Si se razona no se vuela; no hay nada como el entusiasmo para dotar de alas. Escribimos otros 22 bocetos y re-redactamos los precarios más rápido que la Guerra de los Seis Días. Ni el frío invernal, ni el cansancio, ni lo asimétrico de esa momentánea sociedad, fueron suficientes para sosegarnos. Es cierto que habíamos sumado los consejos de Oesterheld a nuestra santabárbara, pero incluso con las manos atadas hubiéramos avanzado.
Cuando le presentamos nuestros 24 episodios, nos pusimos a pensar en un precio muy accesible para los lectores, en la publicación y la distribución. Mientras tanto, Oesterheld concentró la narrativa y el diseño, que dirigió directamente. Queríamos emitir revistas mensuales. Como la calidad estaba asegurada, no pensamos en el equilibrio de los costos: todas las partes trabajábamos gratuitamente, ¿qué problema podía haber? Los canales que elegimos para entregar las unidades fueron los quioscos, que negociaban a través de los distribuidores de diarios y revistas.
Trabajamos con Oesterheld cinco meses. A veces, me acuerdo de su personaje Ernie Pike, el corresponsal de guerra, y su diseño facial es alargado y compasivo como el de Héctor. Otras, viendo El Eternauta, Juan Salvo comparte con él su adustez. Pasó el tiempo, la profesión de Ernie Pike está disminuyendo en número, y el héroe colectivo todavía no se extendió demasiado. Los quioscos de diarios y revistas también son menos.

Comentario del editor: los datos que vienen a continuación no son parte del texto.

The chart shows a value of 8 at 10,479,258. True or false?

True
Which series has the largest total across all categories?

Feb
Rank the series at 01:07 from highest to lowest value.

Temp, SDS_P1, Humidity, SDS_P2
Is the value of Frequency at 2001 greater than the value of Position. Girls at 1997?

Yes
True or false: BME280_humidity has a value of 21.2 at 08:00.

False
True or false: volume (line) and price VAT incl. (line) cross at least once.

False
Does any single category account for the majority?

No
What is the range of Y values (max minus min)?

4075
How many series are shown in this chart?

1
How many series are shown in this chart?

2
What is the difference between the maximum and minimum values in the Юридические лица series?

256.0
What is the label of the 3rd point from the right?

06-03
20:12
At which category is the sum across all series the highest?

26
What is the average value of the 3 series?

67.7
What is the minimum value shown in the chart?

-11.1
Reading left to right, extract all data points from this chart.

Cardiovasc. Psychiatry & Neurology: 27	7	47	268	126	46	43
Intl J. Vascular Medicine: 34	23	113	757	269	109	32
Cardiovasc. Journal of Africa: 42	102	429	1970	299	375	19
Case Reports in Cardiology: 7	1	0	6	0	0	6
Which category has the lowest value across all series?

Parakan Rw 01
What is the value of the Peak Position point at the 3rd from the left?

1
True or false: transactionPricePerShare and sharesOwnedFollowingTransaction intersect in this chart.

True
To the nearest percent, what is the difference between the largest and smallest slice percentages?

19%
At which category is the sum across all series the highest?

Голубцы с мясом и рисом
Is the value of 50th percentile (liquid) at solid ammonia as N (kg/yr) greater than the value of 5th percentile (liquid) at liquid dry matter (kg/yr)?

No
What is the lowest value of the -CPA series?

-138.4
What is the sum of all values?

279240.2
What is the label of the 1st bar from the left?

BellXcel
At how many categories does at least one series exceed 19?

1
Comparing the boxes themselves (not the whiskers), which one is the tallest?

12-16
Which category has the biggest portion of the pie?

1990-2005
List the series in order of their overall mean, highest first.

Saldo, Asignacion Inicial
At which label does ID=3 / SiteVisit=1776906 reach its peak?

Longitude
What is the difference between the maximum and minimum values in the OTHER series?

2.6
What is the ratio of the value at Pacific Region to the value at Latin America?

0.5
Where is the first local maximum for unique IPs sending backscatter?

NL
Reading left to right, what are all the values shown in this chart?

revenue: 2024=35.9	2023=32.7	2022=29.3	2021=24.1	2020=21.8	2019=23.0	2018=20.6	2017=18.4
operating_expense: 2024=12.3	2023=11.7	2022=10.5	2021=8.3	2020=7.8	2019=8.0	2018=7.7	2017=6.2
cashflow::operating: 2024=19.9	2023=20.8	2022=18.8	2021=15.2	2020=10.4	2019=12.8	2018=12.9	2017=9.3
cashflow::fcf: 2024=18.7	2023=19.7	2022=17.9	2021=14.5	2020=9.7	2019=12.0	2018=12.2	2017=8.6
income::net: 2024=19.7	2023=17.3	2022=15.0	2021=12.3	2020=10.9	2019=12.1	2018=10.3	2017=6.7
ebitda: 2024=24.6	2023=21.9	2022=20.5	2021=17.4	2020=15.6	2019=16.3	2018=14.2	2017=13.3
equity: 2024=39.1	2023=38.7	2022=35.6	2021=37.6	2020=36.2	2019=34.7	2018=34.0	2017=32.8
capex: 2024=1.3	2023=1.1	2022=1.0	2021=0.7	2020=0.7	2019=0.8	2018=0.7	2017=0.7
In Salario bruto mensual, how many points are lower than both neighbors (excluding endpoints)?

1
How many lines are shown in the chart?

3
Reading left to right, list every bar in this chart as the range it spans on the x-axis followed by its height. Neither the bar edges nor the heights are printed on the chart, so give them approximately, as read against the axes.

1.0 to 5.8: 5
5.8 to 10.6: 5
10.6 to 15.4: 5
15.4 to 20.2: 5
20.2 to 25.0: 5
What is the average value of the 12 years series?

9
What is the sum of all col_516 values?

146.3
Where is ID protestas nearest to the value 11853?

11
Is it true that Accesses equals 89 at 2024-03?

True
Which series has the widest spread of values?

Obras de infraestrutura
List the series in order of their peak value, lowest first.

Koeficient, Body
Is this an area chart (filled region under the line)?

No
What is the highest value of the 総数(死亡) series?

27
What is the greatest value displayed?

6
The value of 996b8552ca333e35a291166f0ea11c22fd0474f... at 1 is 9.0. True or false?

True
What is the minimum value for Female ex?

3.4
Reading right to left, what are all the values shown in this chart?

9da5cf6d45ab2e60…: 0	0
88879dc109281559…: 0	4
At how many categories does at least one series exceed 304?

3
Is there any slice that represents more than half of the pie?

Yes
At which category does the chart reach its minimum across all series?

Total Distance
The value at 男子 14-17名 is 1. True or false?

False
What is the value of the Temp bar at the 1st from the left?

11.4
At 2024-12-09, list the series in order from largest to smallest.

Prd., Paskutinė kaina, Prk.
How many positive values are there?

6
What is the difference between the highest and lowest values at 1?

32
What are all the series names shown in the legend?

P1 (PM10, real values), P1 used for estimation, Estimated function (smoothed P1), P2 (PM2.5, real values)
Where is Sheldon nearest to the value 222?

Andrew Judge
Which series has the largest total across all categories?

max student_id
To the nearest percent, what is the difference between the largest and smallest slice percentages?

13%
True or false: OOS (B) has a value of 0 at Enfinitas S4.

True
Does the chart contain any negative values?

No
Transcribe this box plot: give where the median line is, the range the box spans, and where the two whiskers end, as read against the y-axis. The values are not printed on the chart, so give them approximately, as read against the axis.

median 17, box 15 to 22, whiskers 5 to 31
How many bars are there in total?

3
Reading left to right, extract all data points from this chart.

A fines de los ’60, el puesto de impresiones era como es hoy un espacio de 24 x 24. En lugar de panchos, se entregaba cultura. La batalla de Chacabuco, o Güemes. El guerrillero, habían generado, cada uno, una tirada completa. Esos ejemplares llegarían al quiosco en manos de los distribuidores.
El país no es el que soñamos, y la historia se escribe según pasa el tiempo, pero se lee menos todavía de lo que se leía. Es tremendo, pero la vida no se inclina ante nadie. Nos seguimos pareciendo a lo que fuimos, y no somos lo que hubiéramos querido ser.
Entre los parecidos, está la clausura de Epopeyas Argentinas. El ejemplar, por entonces, costaba un peso con cincuenta, que debía pagar el comprador final. De esa cifra, el quiosquero pagaba al distribuidor y al editor. No habíamos contado con la astucia de algunos compatriotas.
Los distribuidores solicitaron una “retribución a voluntad del pagador”, o sea, de Oesterheld y nuestra. Pero su ambición era mayor que nuestra voluntad, y superaba el peso con cincuenta que habíamos impreso. Nos daba para tener ideas, y nunca nos dio para tener plata. La revista quedó para nosotros, sus dueños, por el respeto a la propiedad privada que se menciona a menudo, y no llegó a los quioscos. Conservo algunos ejemplares.
Aquel coraje, aquellos rostros, duermen en el regazo de un verano eterno. Ahora pienso que tener ideales es algo valioso precisamente porque se trata de cuestiones que se desean y nunca se alcanzan. En cambio, se pueden compartir. Es lo que hago.